Task to carry out:
Put the lines running from the one containing "order: Pertusariales" through the end of the items, inclusive, into a JSON list of strings with one string per line, leaving out any blank lines.

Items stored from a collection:
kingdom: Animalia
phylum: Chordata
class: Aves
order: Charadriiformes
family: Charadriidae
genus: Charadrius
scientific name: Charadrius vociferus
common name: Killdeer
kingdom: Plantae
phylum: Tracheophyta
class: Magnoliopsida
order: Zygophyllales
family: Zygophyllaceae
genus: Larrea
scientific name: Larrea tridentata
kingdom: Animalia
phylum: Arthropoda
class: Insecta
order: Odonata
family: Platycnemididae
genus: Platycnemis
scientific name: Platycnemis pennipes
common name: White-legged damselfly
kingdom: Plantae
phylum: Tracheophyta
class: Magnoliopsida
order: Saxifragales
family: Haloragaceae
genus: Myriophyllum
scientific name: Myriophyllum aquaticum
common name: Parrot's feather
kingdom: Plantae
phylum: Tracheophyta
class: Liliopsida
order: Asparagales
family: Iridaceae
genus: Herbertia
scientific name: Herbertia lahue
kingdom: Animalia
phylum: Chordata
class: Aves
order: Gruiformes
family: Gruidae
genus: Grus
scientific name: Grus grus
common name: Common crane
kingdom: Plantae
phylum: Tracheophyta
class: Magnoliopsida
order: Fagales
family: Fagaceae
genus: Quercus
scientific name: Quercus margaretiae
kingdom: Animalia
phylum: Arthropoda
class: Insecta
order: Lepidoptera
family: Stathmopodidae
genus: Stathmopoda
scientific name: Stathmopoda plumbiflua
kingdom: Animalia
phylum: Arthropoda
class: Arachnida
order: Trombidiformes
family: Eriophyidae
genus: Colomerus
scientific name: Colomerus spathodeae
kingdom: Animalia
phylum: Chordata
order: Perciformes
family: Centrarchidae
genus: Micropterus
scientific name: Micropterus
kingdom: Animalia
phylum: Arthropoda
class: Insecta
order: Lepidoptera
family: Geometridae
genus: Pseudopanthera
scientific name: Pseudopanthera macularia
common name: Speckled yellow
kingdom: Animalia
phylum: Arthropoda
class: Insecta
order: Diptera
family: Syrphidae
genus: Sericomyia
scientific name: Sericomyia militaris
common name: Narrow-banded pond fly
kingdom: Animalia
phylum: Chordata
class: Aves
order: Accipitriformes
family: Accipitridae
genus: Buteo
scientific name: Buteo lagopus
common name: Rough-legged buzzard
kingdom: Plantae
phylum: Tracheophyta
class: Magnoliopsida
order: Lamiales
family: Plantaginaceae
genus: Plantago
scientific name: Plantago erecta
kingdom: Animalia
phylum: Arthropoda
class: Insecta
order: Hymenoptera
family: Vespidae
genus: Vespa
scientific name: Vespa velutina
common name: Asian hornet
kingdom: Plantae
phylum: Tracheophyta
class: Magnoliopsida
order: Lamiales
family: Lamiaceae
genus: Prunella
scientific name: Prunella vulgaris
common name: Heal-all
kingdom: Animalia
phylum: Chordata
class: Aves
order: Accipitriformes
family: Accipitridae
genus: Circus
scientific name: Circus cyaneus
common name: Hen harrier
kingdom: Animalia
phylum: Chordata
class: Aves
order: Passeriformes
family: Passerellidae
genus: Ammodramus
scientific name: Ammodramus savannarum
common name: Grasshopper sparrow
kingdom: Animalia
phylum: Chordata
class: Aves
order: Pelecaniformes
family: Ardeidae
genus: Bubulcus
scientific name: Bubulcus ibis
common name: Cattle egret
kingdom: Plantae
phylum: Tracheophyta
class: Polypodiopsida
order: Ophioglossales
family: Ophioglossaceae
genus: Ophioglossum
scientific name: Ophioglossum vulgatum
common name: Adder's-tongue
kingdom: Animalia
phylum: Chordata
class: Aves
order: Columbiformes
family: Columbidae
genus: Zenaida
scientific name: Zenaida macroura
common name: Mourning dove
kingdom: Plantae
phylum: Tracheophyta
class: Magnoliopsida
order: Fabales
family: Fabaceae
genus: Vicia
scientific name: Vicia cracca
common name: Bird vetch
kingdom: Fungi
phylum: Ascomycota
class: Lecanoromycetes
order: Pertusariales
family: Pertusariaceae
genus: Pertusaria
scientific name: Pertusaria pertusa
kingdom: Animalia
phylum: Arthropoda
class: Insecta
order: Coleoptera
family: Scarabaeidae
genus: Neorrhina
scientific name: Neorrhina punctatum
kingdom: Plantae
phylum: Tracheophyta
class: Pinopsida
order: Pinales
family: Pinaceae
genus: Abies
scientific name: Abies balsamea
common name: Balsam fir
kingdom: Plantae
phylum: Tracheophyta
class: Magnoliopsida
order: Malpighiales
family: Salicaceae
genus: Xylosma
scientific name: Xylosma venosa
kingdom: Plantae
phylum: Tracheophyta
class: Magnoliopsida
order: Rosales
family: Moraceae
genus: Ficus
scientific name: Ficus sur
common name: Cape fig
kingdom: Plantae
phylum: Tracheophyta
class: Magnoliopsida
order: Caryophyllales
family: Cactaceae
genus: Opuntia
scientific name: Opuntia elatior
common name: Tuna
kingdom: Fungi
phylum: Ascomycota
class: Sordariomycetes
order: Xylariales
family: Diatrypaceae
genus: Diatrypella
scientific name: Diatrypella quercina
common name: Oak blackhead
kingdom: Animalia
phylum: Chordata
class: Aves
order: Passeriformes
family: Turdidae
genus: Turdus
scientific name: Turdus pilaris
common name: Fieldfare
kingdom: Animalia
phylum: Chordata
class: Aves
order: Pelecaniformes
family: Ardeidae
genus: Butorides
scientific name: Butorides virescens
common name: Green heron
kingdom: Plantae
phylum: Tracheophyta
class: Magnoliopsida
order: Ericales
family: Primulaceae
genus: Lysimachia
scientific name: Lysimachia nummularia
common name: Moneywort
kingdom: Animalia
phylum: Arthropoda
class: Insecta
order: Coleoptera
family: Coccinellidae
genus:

The answer:
[
  "order: Pertusariales",
  "family: Pertusariaceae",
  "genus: Pertusaria",
  "scientific name: Pertusaria pertusa",
  "kingdom: Animalia",
  "phylum: Arthropoda",
  "class: Insecta",
  "order: Coleoptera",
  "family: Scarabaeidae",
  "genus: Neorrhina",
  "scientific name: Neorrhina punctatum",
  "kingdom: Plantae",
  "phylum: Tracheophyta",
  "class: Pinopsida",
  "order: Pinales",
  "family: Pinaceae",
  "genus: Abies",
  "scientific name: Abies balsamea",
  "common name: Balsam fir",
  "kingdom: Plantae",
  "phylum: Tracheophyta",
  "class: Magnoliopsida",
  "order: Malpighiales",
  "family: Salicaceae",
  "genus: Xylosma",
  "scientific name: Xylosma venosa",
  "kingdom: Plantae",
  "phylum: Tracheophyta",
  "class: Magnoliopsida",
  "order: Rosales",
  "family: Moraceae",
  "genus: Ficus",
  "scientific name: Ficus sur",
  "common name: Cape fig",
  "kingdom: Plantae",
  "phylum: Tracheophyta",
  "class: Magnoliopsida",
  "order: Caryophyllales",
  "family: Cactaceae",
  "genus: Opuntia",
  "scientific name: Opuntia elatior",
  "common name: Tuna",
  "kingdom: Fungi",
  "phylum: Ascomycota",
  "class: Sordariomycetes",
  "order: Xylariales",
  "family: Diatrypaceae",
  "genus: Diatrypella",
  "scientific name: Diatrypella quercina",
  "common name: Oak blackhead",
  "kingdom: Animalia",
  "phylum: Chordata",
  "class: Aves",
  "order: Passeriformes",
  "family: Turdidae",
  "genus: Turdus",
  "scientific name: Turdus pilaris",
  "common name: Fieldfare",
  "kingdom: Animalia",
  "phylum: Chordata",
  "class: Aves",
  "order: Pelecaniformes",
  "family: Ardeidae",
  "genus: Butorides",
  "scientific name: Butorides virescens",
  "common name: Green heron",
  "kingdom: Plantae",
  "phylum: Tracheophyta",
  "class: Magnoliopsida",
  "order: Ericales",
  "family: Primulaceae",
  "genus: Lysimachia",
  "scientific name: Lysimachia nummularia",
  "common name: Moneywort",
  "kingdom: Animalia",
  "phylum: Arthropoda",
  "class: Insecta",
  "order: Coleoptera",
  "family: Coccinellidae",
  "genus:"
]